As the economy "improves" and "normalizes" he said it will be important for the Fed to remove monetary stimulus to avoid higher inflation, but "it is important at this juncture to have an easy monetary policy."

Bullard suggested it was premature to assume that inflation is rising on the basis of the sharper-than-expected January jump in the producer price index, saying "I wouldn't go too far with one month's numbers..."

Asked whether the Fed will need to drain reserves before it raises rates, Bullard replied that he is an advocate of using quantitative policy initially "and later on raising interest rates..."

"I don't think any decision has been made at this point" as to the timing of reserve draining operations relative to the timing of rate hikes. "If we had to raise interest rates at some point because of developments ... we would be able to use interest on reserves ... but my preferred method" is to tighten quantitatively.

He said the FOMC has yet to "coalesce on whether or how much to use asset sales or other tools like reverse repos and term deposits and how much to use interest on reserves..."

Also yet to be decided is "what is the new operating regime going to be ... a corridor system or a floor system..."

For the Fed to be able to use a federal funds rate target "we're going to have a much, much lower level of reserves...."

In the meantime, he said "interest on reserves is "probably going to be the policy tool ... We have a long ways to go before can get back to a robust funds rate market."

However, Bullard added that it is "a definite possibility" that the funds rate target could become viable by the time the Fed is ready to tighten policy "if we use some of these other tools (to drain reserves)."

In other comments, Bullard said "commercial real estate problems are very serious, and we're watching the situation very carefully." What's more, he said those problems "feed back" into the financial system. But he was hopeful that sector will improve as the recovery continues.

Asked about an International Monetary Fund proposal to adopt a higher inflation target, he said that "makes almost no sense whatsoever..."
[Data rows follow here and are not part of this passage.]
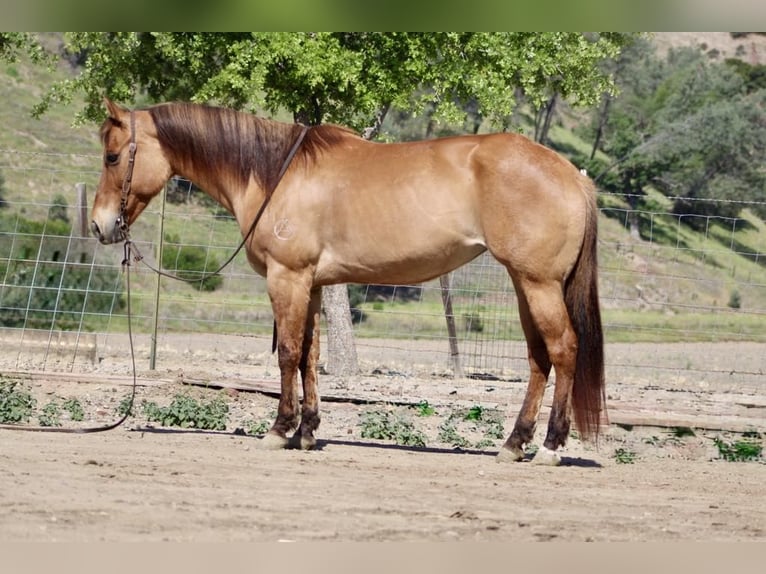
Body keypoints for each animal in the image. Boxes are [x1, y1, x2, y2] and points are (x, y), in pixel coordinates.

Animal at [92, 98, 605, 466]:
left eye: (113, 156)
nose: (100, 226)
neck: (275, 174)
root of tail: (573, 176)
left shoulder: (288, 278)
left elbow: (288, 354)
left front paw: (279, 430)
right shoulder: (313, 284)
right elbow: (309, 356)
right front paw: (307, 432)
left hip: (538, 284)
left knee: (563, 350)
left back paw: (550, 447)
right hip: (524, 285)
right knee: (539, 359)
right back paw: (514, 443)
As for why there are not more FOMC dissents, Bullard said "the consensus you think you see masks a lot of debate that goes on behind the scenes ... At the end you try to rally around the chairman."

Reiterating his concern about inflation expectations, he said "I don't think they're too dangerous at this point," but stressed the Fed will be "keeping an eye on them."

Moreover, "there is cause for nervousness" due to high budget deficits, he said.